Processing and Analyzing IoT data in real-time at scale
Contributed By - Hari Gottipati
With the explosion of IoT over the past few years, the amount of data produced has been stunning. For example, Virgin Atlantic's new fleet of highly connected plane (Boeing 787) generates over half a terabyte of data per flight. With all the sensors in a self-driving car generates nearly 1 GB data every second. On average, Americans drive 600 hours per year in their car, which is 2,160,000 seconds or approximately 2 petabytes of data per car per year.
The market for IoT has seen an unexpected acceleration in 2018 and has lifted the total number of IoT devices to 7 billion. According to IT Pro, around 3.6 billion IoT devices are connected to the Internet in 2018 alone. Including smartphones, tablets, and laptops, the number of connected devices in the world exceeds 17 billion. The IoT market is expected to grow to $1,567B by 2025. According to SC magazine, by 2020, 90% of vehicles will be connected to the internet and 173.47 million wearable devices will be in use.
The sheer amount of data coming from IoT sensors in real time leads to new challenges and new use case. One such use case is time-series data which helps to monitor various things to improve efficiencies and avoid failures in real-time. However, real-time data brings new challenges in handling a high throughput of data with highly available systems. While your real-time monitoring dashboard queries your underline datastore every 1 to 3 seconds, sensors will flood your datastore with thousands and thousands of write queries per second. The processing frameworks consume data from the message brokers, run computations on that data before storing the data in a data store.
Anatomy of end-to-end real-time data systems
Just like Big Data, real-time data systems are composed of four stages - data acquisition, data processing, data storage, and data exploration, but the technologies used in each stage are completely different between and big data and real-time data. Real-time has two aspects. One - how fresh the data is in the real-time system compared to the transactional system. Two - how fast I can access the data that is part of the real-time system. It is very important to always distinguish real-time between data freshness and data retrieval. A good real-time system consists of the following characteristics:
Low latency - will process data as soon as they enter into the system, usually in milliseconds.
Guaranteed message delivery - irrespective of failures, the real-time system processes all the messages.

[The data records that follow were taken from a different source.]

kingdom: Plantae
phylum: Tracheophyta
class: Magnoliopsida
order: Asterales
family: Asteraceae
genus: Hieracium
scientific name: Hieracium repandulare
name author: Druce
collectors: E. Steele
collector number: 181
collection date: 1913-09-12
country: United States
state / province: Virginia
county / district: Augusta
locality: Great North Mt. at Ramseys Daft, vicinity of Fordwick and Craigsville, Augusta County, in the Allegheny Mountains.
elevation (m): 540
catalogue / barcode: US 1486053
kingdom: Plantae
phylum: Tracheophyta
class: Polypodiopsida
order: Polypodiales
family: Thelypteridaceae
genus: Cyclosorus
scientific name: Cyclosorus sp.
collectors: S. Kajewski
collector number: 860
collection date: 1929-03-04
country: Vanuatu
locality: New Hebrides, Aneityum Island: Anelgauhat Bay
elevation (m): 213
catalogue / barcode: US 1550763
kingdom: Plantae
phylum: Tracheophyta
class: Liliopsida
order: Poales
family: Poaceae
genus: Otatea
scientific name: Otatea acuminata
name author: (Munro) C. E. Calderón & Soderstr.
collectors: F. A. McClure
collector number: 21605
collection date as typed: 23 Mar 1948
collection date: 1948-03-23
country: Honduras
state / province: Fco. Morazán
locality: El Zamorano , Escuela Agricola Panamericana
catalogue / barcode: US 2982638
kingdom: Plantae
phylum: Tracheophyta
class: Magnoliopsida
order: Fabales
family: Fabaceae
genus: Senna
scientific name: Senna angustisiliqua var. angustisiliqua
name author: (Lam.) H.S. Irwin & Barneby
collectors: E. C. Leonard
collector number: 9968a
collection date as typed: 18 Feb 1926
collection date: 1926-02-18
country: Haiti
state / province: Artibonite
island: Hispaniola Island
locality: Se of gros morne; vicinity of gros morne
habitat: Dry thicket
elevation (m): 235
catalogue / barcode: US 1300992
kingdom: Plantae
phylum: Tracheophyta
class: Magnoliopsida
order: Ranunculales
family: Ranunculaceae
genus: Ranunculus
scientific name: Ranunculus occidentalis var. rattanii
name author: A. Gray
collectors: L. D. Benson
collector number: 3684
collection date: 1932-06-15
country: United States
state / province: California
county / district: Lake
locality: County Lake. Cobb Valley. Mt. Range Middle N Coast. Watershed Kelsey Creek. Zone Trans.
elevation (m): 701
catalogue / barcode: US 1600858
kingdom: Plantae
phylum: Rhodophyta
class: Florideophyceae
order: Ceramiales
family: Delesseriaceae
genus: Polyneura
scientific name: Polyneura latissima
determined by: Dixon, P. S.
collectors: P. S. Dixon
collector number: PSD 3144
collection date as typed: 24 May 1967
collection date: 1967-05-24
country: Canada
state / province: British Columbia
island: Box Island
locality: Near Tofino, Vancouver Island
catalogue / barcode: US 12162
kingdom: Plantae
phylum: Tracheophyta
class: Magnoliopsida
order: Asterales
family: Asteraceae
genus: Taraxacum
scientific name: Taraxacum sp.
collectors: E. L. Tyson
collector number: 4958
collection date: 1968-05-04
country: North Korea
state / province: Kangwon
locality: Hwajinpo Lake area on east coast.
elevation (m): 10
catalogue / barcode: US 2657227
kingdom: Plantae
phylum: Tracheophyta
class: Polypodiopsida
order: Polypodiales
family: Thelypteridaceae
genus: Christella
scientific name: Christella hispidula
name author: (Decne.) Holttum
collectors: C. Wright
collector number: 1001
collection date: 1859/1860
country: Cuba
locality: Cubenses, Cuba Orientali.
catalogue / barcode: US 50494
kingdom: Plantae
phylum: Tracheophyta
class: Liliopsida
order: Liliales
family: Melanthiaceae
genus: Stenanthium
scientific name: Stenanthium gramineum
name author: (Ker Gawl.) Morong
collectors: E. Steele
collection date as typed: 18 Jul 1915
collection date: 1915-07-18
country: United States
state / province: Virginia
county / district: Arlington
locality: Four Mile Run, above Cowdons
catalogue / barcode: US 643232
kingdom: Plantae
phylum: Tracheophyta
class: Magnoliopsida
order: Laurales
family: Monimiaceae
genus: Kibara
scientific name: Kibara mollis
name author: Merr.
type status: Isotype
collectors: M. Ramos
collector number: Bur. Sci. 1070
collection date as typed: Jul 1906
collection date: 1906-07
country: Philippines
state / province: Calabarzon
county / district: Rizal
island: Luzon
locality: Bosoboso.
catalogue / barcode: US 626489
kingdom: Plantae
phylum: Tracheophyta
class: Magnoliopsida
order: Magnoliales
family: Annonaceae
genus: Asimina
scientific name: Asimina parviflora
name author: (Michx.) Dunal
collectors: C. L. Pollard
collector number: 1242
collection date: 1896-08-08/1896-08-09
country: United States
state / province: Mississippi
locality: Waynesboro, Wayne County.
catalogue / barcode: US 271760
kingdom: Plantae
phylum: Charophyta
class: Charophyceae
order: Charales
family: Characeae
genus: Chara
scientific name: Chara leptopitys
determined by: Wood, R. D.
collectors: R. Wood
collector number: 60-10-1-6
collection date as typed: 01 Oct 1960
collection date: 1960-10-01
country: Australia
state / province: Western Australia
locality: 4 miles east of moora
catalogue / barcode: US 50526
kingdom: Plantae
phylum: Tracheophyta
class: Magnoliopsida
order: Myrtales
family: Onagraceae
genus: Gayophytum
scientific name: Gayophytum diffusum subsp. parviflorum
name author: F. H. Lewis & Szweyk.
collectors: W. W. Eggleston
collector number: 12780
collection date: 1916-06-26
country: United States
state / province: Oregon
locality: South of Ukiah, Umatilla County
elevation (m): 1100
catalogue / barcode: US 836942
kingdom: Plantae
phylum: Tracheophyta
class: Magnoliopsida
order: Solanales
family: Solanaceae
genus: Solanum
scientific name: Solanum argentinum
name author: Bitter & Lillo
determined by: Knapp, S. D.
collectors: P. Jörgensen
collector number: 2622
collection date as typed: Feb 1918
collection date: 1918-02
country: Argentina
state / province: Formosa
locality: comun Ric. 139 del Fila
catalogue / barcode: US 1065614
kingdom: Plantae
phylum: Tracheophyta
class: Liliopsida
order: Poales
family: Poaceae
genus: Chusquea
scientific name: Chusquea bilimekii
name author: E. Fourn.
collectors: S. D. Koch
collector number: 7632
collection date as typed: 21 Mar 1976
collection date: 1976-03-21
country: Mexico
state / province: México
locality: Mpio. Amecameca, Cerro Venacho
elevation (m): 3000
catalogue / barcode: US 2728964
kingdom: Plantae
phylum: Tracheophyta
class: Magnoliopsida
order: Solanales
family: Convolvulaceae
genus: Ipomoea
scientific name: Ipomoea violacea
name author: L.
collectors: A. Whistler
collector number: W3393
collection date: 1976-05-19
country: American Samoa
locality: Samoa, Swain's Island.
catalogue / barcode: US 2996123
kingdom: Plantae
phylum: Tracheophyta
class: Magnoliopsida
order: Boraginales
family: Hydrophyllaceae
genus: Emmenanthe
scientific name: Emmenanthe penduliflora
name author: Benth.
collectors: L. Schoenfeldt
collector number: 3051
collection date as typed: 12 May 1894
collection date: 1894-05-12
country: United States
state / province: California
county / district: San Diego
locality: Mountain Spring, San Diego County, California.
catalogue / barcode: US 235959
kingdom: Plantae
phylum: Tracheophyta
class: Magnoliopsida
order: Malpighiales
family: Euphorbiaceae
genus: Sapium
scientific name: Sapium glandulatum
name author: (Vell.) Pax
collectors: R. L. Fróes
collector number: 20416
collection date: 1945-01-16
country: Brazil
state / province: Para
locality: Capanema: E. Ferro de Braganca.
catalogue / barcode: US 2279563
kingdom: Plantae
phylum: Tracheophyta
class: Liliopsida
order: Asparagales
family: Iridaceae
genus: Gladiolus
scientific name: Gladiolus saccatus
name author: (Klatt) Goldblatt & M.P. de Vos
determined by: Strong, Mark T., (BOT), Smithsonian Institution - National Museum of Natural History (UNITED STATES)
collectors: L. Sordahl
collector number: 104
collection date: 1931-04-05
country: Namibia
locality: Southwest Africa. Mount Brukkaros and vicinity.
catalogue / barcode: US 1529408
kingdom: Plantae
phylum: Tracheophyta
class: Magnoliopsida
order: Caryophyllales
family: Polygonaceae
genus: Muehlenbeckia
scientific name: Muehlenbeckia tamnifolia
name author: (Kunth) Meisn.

Scalability - it can scale to any volume.
Fault tolerance - the system can automatically restart and continue processing without any disruption when a failure occurs.
Data acquisition
This area is quite different compared to batch acquisition as this involves in acquiring the data from sensors over wireless networks. Instead of each sensor sending the data to cloud over a wireless network, it sends the data to edge device and in turn edge device transmits the data to the cloud or back-end servers. Sensors use Bluetooth, Bluetooth Low Energy, WiFI, Zigbee, Zwave, NFC, RFID, MEMS, HAN, LoRaWAN, etc. protocols to transmit the data to an Edge device and Edge device uses MQTT, AMQP, CoAP, JMS, HTTP, DDS, etc. protocols to transmit the data to IoT gateway. In turn, IoT gateway makes the data available for processing on messaging platforms such as Apache Kafka, Apache Pulsar, Akka Streams, Amazon Kinesis, ActiveMQ, and RabbitMQ.
Data processing
Unlike in batch data processing, the data gets processed message by message in real-time systems. Real-time processing consumes an endless stream of data that are captured in real-time and processes the data with minimal latency to generate real-time (or near-real-time) reports or automated responses. Frameworks such as Apache Spark, Apache Flink, Apache Apex, Apache Samza, Apache Storm, and Apache Beam can process messages in sub-seconds at scale. Frameworks such as Tensorflow, Pytorch, Scikit-learn, Keras, etc. can help run Machine Learning models as part of the data processing.
Data storage
The datastore needs to support strong consistency while enabling fast, inexpensive, reads and writes of large streams of data. Different data stores have different capabilities - some are better with reading, some for inserting, some at updating, and some are better for time-series data. Druid, InfluxDB, and Apache Pinot are good for time-series data and Apache Cassandra, Couchbase, Amazon DynamoDB, Redis, Riak, Neo4J, and MongoDB are suitable for various types of real-time datastore needs.
Data exploration/visualization
Real-time data visualization and data exploration become increasingly critical to access, analyze, visualize and explore live data that is coming at lightning speed. Tools like Kibana, Grifana, and Banana are good at visualizing time-series data; D3.js, Taucharts, Gephi libraries are good for charts, graphs, metrics; Apache Zeppelin, Jupyter Notebooks are good to create and share documents that contain live code, equations, visualizations, and narrative text. Open source tools like Apache Superset, Redash, and Metabase are competing with commercial vendors Tableau and Qlik to provide interactive data visualization products.
Note: InfluxDB (data storage) is accompanied by Telegraf (data acquisition), Kapacitor (data processing), and Chronograf (data exploration) to support end-to-end real-time system.